Wat speelde er bij de Belgische kerncentrales?
De reactoren van de kerncentrales van Doel en Tihange leken de voorbije jaren wel op kerstverlichting: ze knipperden voortdurend aan en uit. Nu ze allemaal weer operationeel zijn lijkt aan de Belgische soap een einde te zijn gekomen. Tijd voor een stand van zaken dus. Welke verliezen heeft uitbater Electrabel geleden? En hoe erg is het gesteld met de nucleaire veiligheidscultuur bij onze zuiderburen?
De eerste week van januari 2016 kan best een historische dag genoemd worden voor België: voor het eerst sedert jaren draaide de nucleaire elektriciteitsproductie nog eens op volle toeren. Met de heropstart van Doel 3 die dag waren alle zeven reactoren tegelijkertijd aangesloten op het Belgische hoogspanningsnet. Daarmee konden onze zuiderburen hun bevoorradingszekerheid maximaal verzekeren – België haalt 55 procent van haar elektriciteit uit kernenergie.
De voorbije weken stonden de reactoren Doel 1 en 2 – de veteranen van het Belgische commerciële reactorpark, net als Tihange 1 overigens, die ook dateert van 1975 – volop in de (negatieve) belangstelling. De incidenten in de ‘tweelingcentrale’ Doel 12 stapelden zich immers op. Het feit dat beide reactoren ook nog eens tot de oudste ter wereld behoren, versterkt de bezorgdheid van de publieke opinie, zowel in België als in ons land en Duitsland (Tihange 1, bij Huy, ligt namelijk niet ver van de Duitse grens).
Scheurtjesreactoren
Hoewel de incidenten in Doel 1 en 2 allemaal in het niet-nucleaire gedeelte van de centrale plaatsvonden, verdringen ze de eerdere malfuncties in de jongere reactoren Tihange 2 en Doel 3 – de kern van de Belgische nucleaire soap, zeg maar – naar de achtergrond.

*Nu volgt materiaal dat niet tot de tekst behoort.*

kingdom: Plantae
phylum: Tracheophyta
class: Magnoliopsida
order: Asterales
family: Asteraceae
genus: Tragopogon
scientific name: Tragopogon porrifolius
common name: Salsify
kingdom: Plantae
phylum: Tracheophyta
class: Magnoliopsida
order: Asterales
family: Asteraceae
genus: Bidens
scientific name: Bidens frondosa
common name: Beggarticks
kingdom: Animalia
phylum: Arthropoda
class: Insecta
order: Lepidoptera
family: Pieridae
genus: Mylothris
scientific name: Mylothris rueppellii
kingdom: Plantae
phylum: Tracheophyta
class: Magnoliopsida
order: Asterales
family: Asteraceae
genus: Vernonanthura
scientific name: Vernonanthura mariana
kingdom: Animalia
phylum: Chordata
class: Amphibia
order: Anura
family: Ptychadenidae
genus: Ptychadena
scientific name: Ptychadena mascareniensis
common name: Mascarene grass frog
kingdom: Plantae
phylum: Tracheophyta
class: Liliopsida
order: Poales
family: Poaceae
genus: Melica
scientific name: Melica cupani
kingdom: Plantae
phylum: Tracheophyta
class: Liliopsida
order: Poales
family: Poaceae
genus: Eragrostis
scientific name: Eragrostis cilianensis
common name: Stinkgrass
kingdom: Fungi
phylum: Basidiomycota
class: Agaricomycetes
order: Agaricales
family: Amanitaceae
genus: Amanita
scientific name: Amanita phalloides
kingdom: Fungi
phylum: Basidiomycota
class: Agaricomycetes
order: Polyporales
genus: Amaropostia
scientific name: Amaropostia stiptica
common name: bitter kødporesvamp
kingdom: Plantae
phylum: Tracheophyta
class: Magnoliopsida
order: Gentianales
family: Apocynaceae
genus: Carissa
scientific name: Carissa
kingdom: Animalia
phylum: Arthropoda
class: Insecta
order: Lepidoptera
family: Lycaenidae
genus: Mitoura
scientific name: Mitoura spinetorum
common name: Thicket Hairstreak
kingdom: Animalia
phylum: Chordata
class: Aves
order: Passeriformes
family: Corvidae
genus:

Beide reactoren werden in 1982/83 afgeleverd door de Rotterdamsche Droogdok Maatschappij. Dertig jaar later, in de zomer van 2012, werden in de reactorvaten van zowel Tihange 2 als Doel 3 duizenden haarfijne scheurtjes aangetroffen. In tegenstelling tot de problemen in Doel 1 en 2 ging het hier dus wél om fabricagefouten in het nucleaire gedeelte.
De reactie van Electrabel en het Fanc, de Belgische nucleaire waakhond, was dan ook navenant: de ‘scheurtjesreactoren’ werden voor lange tijd stilgelegd en studies naar de veiligheid werden opgesteld.
Eén jaar later, in mei 2013, gaf het Fanc aan Electrabel toestemming voor een heropstart. Maar de vreugde was van korte duur. Begin 2014 werd na bijkomende analyses vastgesteld dat de scheurtjes veel groter waren dan initieel gedacht. Het veiligheidsonderzoek moest van voren af aan worden hernomen.
Het Fanc haalde er zelfs een internationale groep experts bij – van het gerenommeerde Oak Ridge National Laboratory in Tennessee – en in het Studiecentrum voor Kernenergie in Mol werd het gedrag van de scheurtjes nauwlettend onderzocht. De resultaten van die studies leidden in november van vorig jaar tot een tweede groen licht, waarna de vermaledijde reactors opnieuw konden worden aangesloten op het net.
Technische mankementen
Het aan-en-uit-regime van Doel 1 en 2 vormt dus slechts het sluitstuk van de nucleaire soap van de voorbije drieënhalf jaar. De eerste keer dat beide reactoren vorig jaar werden stilgelegd had trouwens niets te maken met een incident. Het was simpelweg een gevolg van de wet op de kernuitstap die nog altijd van kracht was. Pas op 30 november 2015 bereikte de Belgische regering immers een akkoord om beide reactoren in bedrijf te houden, en dus de kernuitstap uit te stellen tot 2025.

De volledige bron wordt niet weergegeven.